The new year has started and I am shocked how little some educators contribute to their TDA. In the school I am in now, I had to encourage some teachers to put in money into their TDA. A few who did have money in their TDA had allocated less than 5% of their paycheck. Ihis post is my recommendation to educators on why its important to contribute as much as you can to your TDA contribution.
First, the minimum I recommend for educators is to contribute 10% of your paycheck. Yes, I know that 10% seems like a lot but it really is not 10% because you save on taxes, If you live in New York City, educators will be paying a combined 27% tax rate (15% federal and 12% state and local). Therefore if an educator contributes, say $10,000 to their TDA from their paycheck, they will save $2,700 from their taxes. That's right, because the $10,000 will not be taxed and even if you take the money out after you turn 55 years of age and reside in New York State only the federal government taxes need to be paid as the TDA is exempt from State and Local taxes.
Second, the TDA money is taken out in 24 checks annually and you can adjust your take home pay to minimize the pain since you will be taxed on a lower salary. For example, the $10,000 will result in a $417 reduction per paycheck. However, since your salary that is taxed is also reduced by 10%, the $2,700 reduction in taxes will allow you to recover $113 per paycheck. Therefore, the actual reduction in take home pay is $304 per paycheck.

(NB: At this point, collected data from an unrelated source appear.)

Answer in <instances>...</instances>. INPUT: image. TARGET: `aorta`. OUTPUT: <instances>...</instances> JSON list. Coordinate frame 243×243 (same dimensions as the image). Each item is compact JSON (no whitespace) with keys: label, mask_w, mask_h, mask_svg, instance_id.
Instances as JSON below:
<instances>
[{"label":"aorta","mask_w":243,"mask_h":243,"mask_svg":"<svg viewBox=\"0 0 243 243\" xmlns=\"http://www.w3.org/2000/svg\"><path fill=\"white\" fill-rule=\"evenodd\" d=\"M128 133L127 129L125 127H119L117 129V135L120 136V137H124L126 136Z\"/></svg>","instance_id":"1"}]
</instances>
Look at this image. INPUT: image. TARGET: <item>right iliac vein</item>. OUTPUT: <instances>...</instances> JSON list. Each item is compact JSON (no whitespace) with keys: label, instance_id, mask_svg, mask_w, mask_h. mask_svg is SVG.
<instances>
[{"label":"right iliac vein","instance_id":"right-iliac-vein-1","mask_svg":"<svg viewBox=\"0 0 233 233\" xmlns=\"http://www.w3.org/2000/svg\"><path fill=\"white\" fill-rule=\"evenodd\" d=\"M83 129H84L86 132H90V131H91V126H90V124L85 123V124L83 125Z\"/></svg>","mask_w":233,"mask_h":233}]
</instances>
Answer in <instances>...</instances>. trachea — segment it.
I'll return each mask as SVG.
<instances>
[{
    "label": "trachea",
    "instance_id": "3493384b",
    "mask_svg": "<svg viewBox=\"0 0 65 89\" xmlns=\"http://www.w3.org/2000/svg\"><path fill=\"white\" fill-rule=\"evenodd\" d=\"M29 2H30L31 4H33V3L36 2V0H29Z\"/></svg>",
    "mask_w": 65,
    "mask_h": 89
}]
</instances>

Third, remember, the TDA contributions are tax deferred and accumulate interest for the decades during your working career without being taxed and will be exempt from State and City taxes if you decide to live in New York State when you retire and withdraw the TDA funds.
Finally, at retirement, you have at least three choices for your TDA. You can make it an annuity, convert it to the fixed income fund and which gives you 7% interest (UFT titles) or 8,25% (non UFT titles) and take the interest, or take a fixed sum annually based upon your wants or needs.while keeping an asset allocation that allows you to combat the eroding effects of inflation.
Once, you start putting in the 10%, then increase your contribution rate annually by 2%, after receiving a raise. By the time you retire you will probably max out your yearly TDA contribution ($18,000 or $24,000 if you are 50 years of age or older). The end result of the "short-term pain for the long-term gain"will be you may end up a millionaire with or even without your pension or Social Security. What a wonderful thought.